Piyush Chawla (; born 24 December 1988) is an Indian cricketer who has played for the India national cricket team. He has also played for the India under-19 team and the Central Zone. He is seen as a leg-spinning all-rounder in domestic cricket. He spent his childhood in Moradabad, and learnt early essentials of cricket at Sonakpur Stadium under the guidance of his first coach Mr Badhruddeen, who has also coached Indian National cricketer Mohammad Shami, and young talents like Shiva Singh(India U-19) and Aryan Juyal(India U-19). Piyush Chawla completed his schooling at Wilsonia College.

Career
Chawla first played for India U-19 against the England U-19 team in 2004–05, claiming 13 wickets from two Under-19 Tests at a bowling average of just above 12. He also played in the 2005–06 home series against Australia U-19, where they won the five-match limited overs series 4–1, taking eight wickets.

**ACTIVITY LIST:**
**A.** Where did Piyush Chawla complete his schooling, according to the Piyush Chawla profile?
**B.** Summarize the Piyush Chawla profile in two sentences.

**EXCERPTED DATA:**

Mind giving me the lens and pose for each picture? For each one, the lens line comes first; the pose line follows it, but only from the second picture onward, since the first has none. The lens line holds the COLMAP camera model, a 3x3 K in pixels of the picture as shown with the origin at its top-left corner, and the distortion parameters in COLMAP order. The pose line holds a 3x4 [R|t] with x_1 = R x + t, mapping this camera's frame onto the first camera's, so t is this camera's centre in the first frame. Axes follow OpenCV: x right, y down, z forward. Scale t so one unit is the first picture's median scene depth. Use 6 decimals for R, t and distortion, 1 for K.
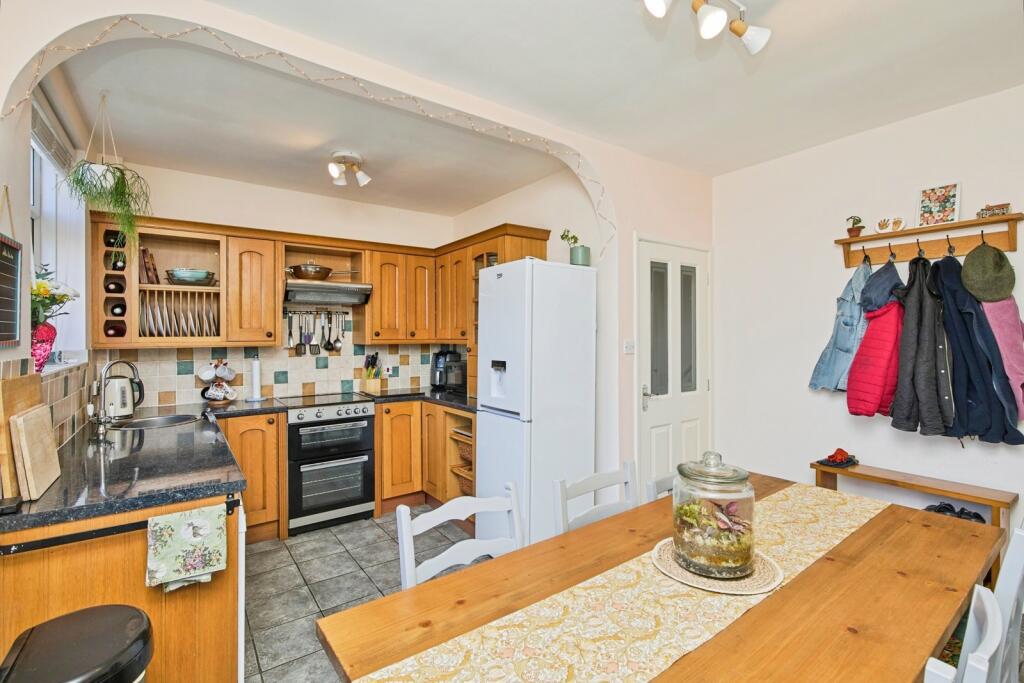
lens RADIAL K [[471.0, 0, 518.0], [0, 471.0, 336.1], [0, 0, 1]] dist [0.002742, 0.000352]
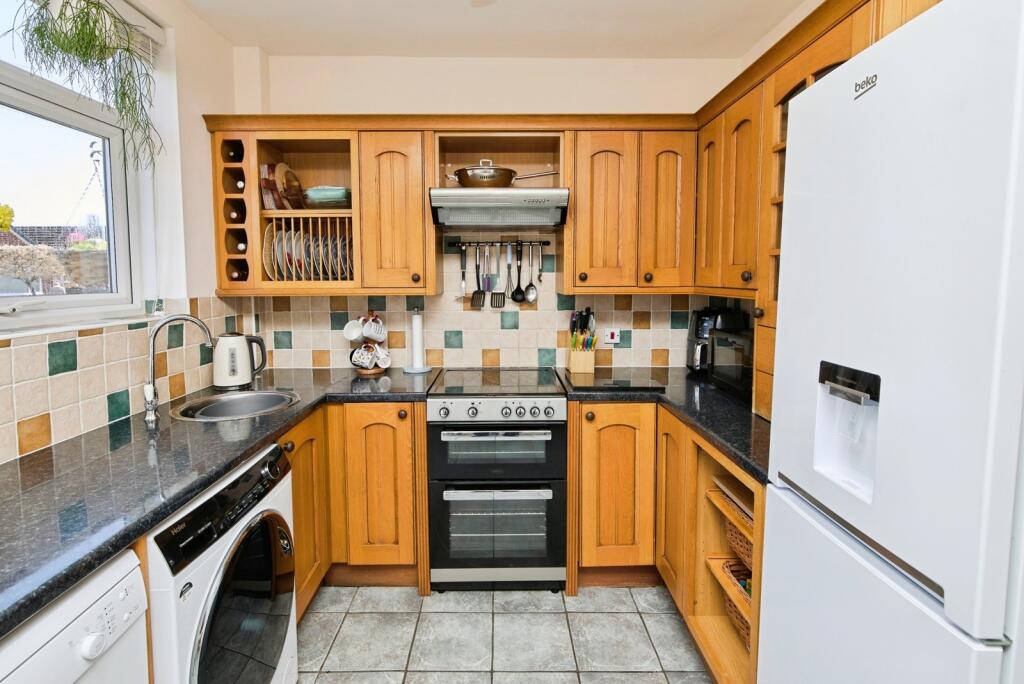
lens RADIAL K [[487.1, 0, 501.4], [0, 487.1, 309.4], [0, 0, 1]] dist [0.000351, -0.000081]
pose [[0.812318, 0.042313, -0.581677, -0.033956], [-0.002488, 0.997607, 0.069095, -0.006175], [0.583209, -0.054680, 0.810480, 0.494898]]
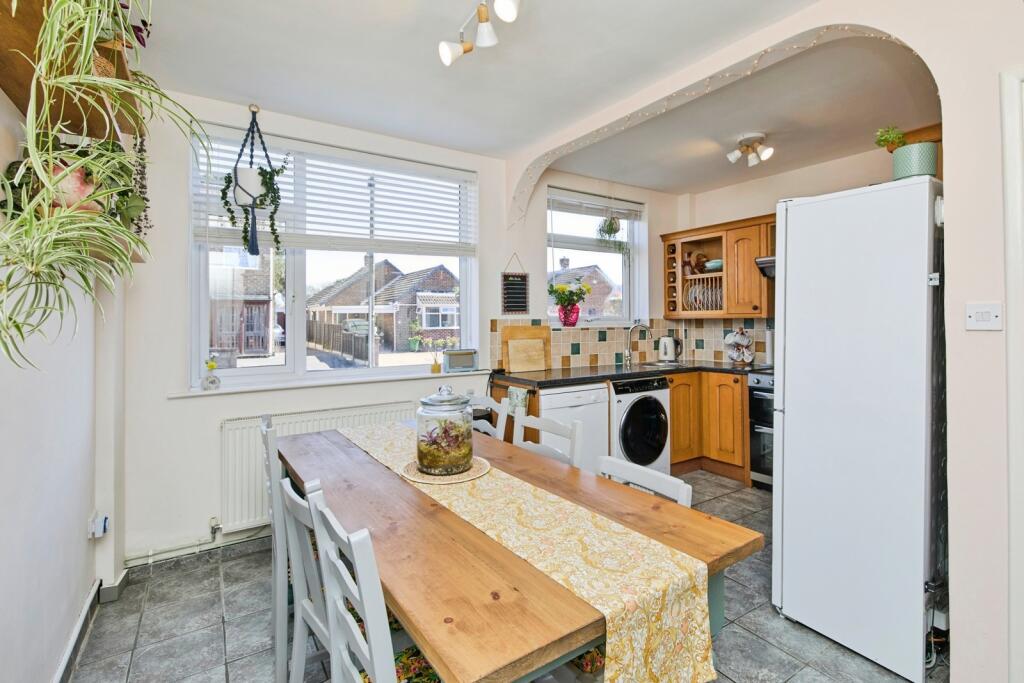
lens RADIAL K [[479.3, 0, 517.2], [0, 479.3, 317.4], [0, 0, 1]] dist [0.000819, 0.000081]
pose [[-0.043765, -0.001456, -0.999041, 0.632273], [0.002112, 0.999997, -0.001550, 0.019944], [0.999040, -0.002178, -0.043762, 0.451619]]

**ANSWERS FOR THIS EXERCISE:**
**A.** Wilsonia College.

**B.** Piyush Chawla, born 24 December 1988, is an Indian cricketer and leg-spinning all-rounder who has played for the India national team, the India under-19 team and the Central Zone, and who learned the game in Moradabad under his first coach, Mr Badhruddeen. He debuted for India U-19 against England U-19 in 2004–05, taking 13 wickets in two Under-19 Tests, and took eight more in the 2005–06 home series against Australia U-19.